In the records, each line holding "span" must be reported.

### Records from a dataset
────────

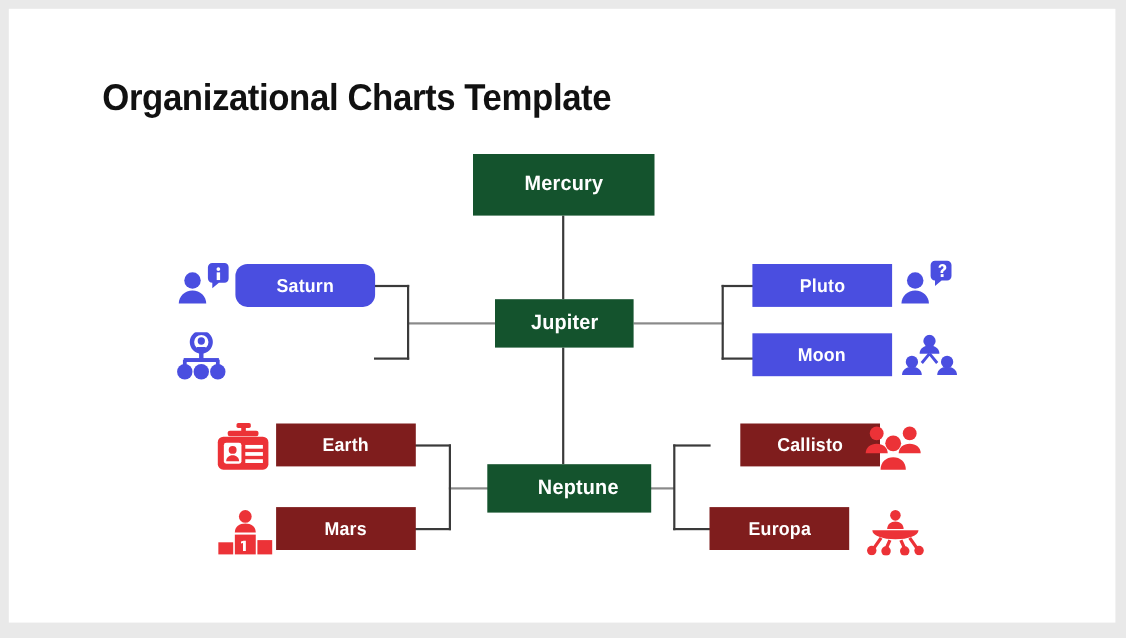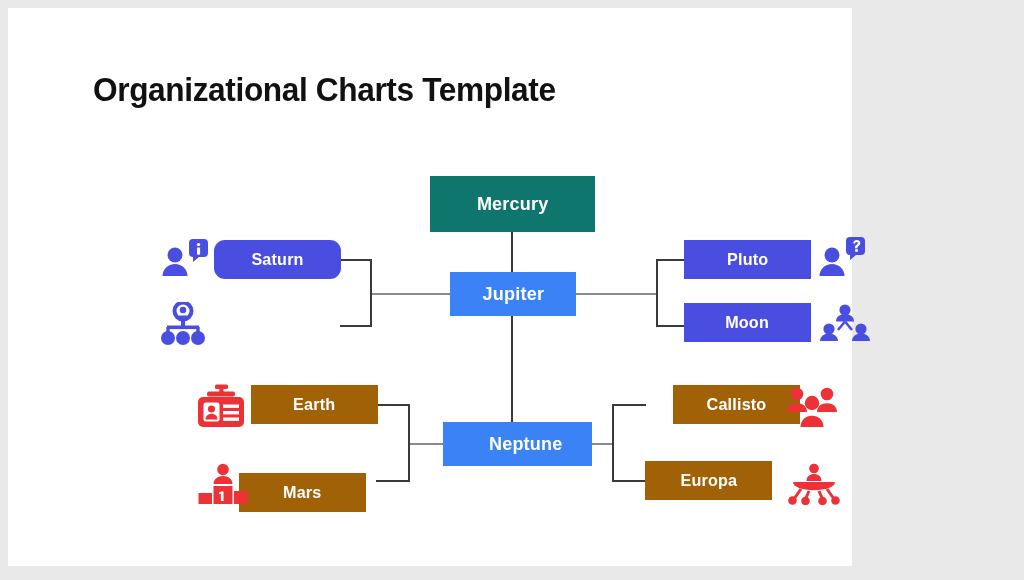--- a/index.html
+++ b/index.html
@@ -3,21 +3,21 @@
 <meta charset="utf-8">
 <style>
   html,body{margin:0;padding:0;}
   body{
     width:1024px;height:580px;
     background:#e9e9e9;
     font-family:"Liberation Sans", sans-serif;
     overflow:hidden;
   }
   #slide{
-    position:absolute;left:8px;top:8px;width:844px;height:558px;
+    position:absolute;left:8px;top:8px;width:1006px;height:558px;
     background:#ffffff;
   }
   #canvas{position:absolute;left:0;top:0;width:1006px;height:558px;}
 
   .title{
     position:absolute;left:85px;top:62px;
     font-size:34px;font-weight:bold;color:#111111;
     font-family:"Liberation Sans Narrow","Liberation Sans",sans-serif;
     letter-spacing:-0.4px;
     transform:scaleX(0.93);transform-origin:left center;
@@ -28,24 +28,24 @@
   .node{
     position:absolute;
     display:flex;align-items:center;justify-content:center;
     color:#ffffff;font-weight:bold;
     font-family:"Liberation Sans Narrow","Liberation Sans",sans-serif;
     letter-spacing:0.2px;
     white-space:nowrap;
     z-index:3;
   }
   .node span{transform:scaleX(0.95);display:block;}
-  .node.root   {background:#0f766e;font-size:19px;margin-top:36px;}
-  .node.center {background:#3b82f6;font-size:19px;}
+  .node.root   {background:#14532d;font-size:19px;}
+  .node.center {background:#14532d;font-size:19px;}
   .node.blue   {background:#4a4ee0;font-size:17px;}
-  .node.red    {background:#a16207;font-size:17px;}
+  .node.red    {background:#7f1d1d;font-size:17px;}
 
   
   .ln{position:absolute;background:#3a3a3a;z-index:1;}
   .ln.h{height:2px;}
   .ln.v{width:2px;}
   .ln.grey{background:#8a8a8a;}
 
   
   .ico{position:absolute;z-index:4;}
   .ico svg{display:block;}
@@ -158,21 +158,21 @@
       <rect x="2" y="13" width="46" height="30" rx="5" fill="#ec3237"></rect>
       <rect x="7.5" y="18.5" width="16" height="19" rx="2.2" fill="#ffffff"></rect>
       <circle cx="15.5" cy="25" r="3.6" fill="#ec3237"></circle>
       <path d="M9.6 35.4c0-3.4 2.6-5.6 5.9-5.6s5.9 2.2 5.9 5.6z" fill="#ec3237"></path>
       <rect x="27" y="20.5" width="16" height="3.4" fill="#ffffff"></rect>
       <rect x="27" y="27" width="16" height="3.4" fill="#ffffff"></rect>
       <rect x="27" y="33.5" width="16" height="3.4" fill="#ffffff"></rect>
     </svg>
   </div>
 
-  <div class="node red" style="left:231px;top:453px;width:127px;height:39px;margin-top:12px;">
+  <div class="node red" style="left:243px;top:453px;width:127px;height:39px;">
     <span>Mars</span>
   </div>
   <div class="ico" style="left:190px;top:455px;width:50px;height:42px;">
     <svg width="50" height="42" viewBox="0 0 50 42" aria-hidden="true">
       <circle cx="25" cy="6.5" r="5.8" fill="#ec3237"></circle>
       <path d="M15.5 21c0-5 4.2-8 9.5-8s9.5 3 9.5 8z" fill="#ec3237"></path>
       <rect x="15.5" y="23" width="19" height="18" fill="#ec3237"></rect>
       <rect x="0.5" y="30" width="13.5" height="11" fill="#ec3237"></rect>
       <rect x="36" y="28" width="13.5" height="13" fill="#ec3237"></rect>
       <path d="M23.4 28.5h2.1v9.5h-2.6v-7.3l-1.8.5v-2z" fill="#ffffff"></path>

────────

### Answer for this exercise
   .node span{transform:scaleX(0.95);display:block;}
     <span>Mars</span>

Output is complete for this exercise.